Murder – what’s to like?
What is it with us and murder? Ever since Cain killed Abel the human race has been fascinated by homicide. Is it because taking another life is the ultimate sin? Or does this fascination come from something more primal? To deliberately send another human being into the unknown, into the land beyond death (if you should believe in such a place, which I do as it happens, but more of that later. . .), is to commit the unthinkable. To take away something as precious as a life is to impose the ultimate sentence upon another soul. No choice for the hapless victim, only immediate extinction, a sudden and violent closure of everything they have ever known, experienced, and loved.
So what gives?
So what makes us so ghoulish that we have this insatiable appetite for murder mysteries? Is it because we identify ourselves with the victim, and wonder how we would cope in their dire situation? Do we imagine that we could somehow engineer an escape from their predicament if we were in their shoes?
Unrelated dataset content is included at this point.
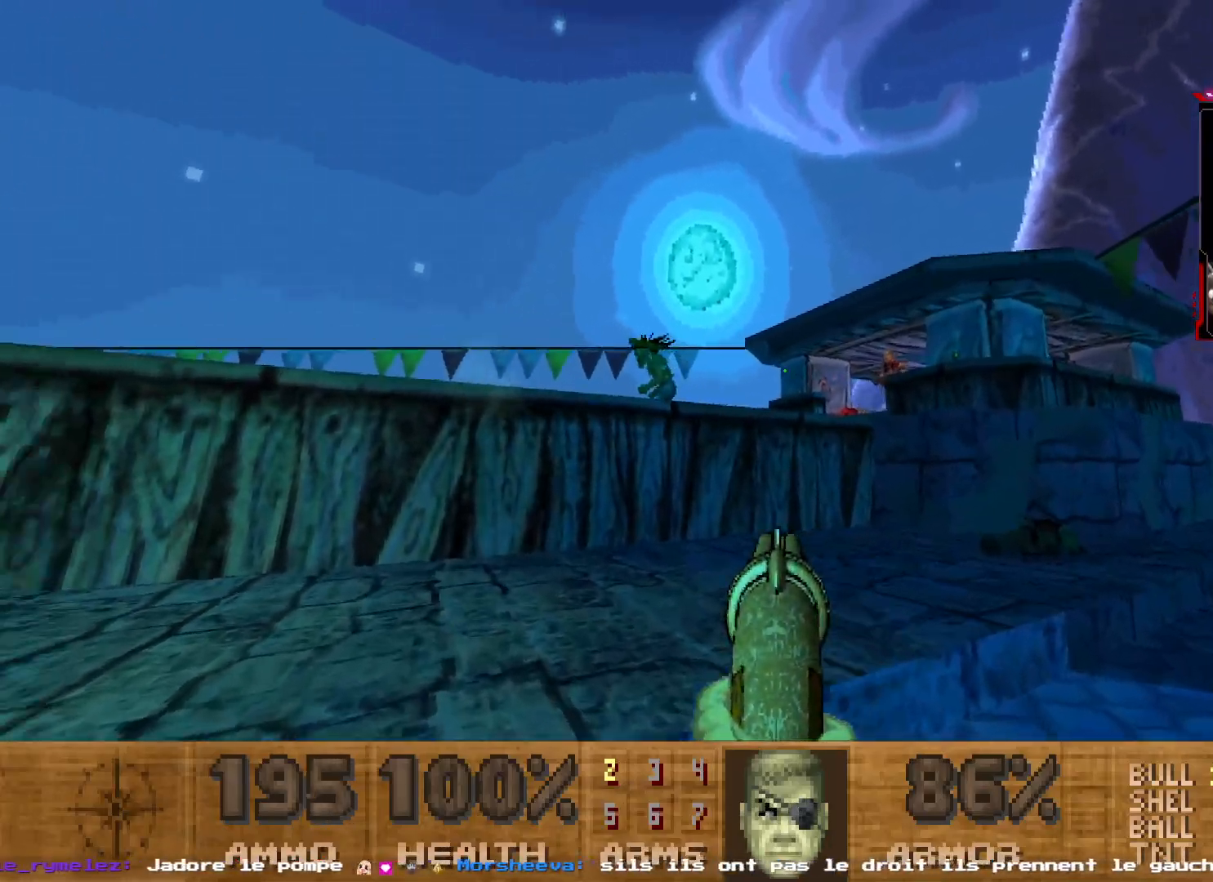
{"keys": [], "mouse": [], "events": [[17, "z", "down"], [167, "q", "up"], [167, "z", "up"], [200, "mouse_left", "down"], [350, "mouse_left", "up"]]}
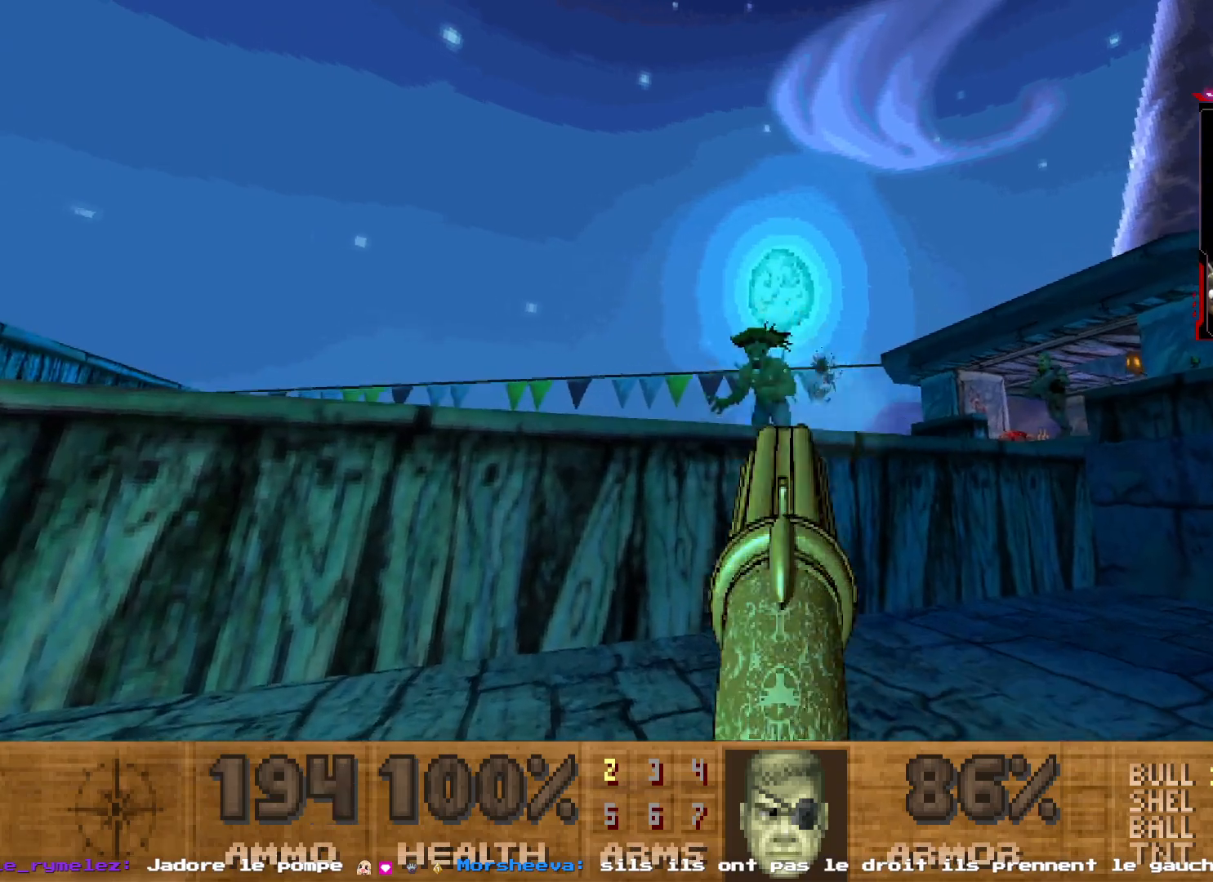
{"keys": [], "mouse": ["left"], "events": [[367, "d", "down"], [450, "mouse_left", "down"], [500, "d", "up"]]}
Or is it something darker still? Do we identify, not with victim, but with killer? Is a murder mystery a way of releasing our inner demons, a way of indulging in the blackest fantasies which we would (hopefully) never work out in real life? Do we love to peer into the mind of a killer? It seems that we do … as long as our thrills are kept within the safe boundaries of a crime novel or film. The real thing, you will agree, is best avoided . . .
What, me, a ghoul?
I reckon it’s a cop out to say, ‘Oh, you know, I just like to see how the hero figures out who did it . . .’ Really? Fascinating and clever Sherlock may be, but then there’s CSI, with its graphic set pieces, tracing the path of a bullet through the brain in slowmo, or a knife slicing into flesh . . .
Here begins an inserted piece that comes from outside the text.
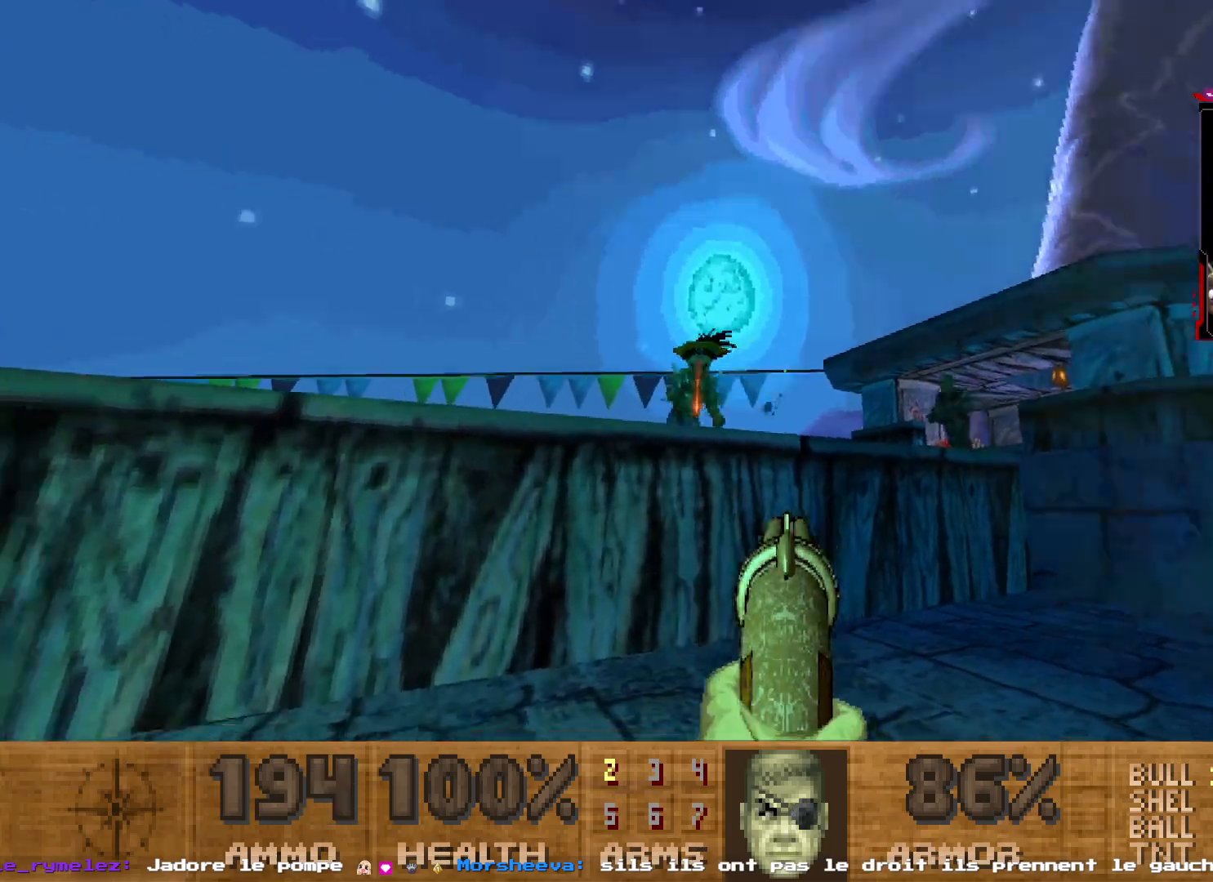
{"keys": ["d", "s"], "mouse": [], "events": [[50, "q", "down"], [200, "d", "down"], [200, "q", "up"], [233, "mouse_left", "up"], [333, "s", "down"]]}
I guess we just have to face it: we love a spot of good, old fashioned, blood and guts.
The fear inside
But when we get to the part in that Val McDermid novel where the villain is about to despatch his latest victim, isn’t the chill that runs down our spine with the accompanying thought: ‘It could have been me’ a kind of cathartic working out of our deepest fears?
Are we so insecure? Do we fear that, one day, we will walk, unbeknownst, into the path of a murderer? Is the crime novel our way of handling the unthinkable? A way of acknowledging our fear whilst keeping a safe distance?
Well, we can’t get enough of murder, can we?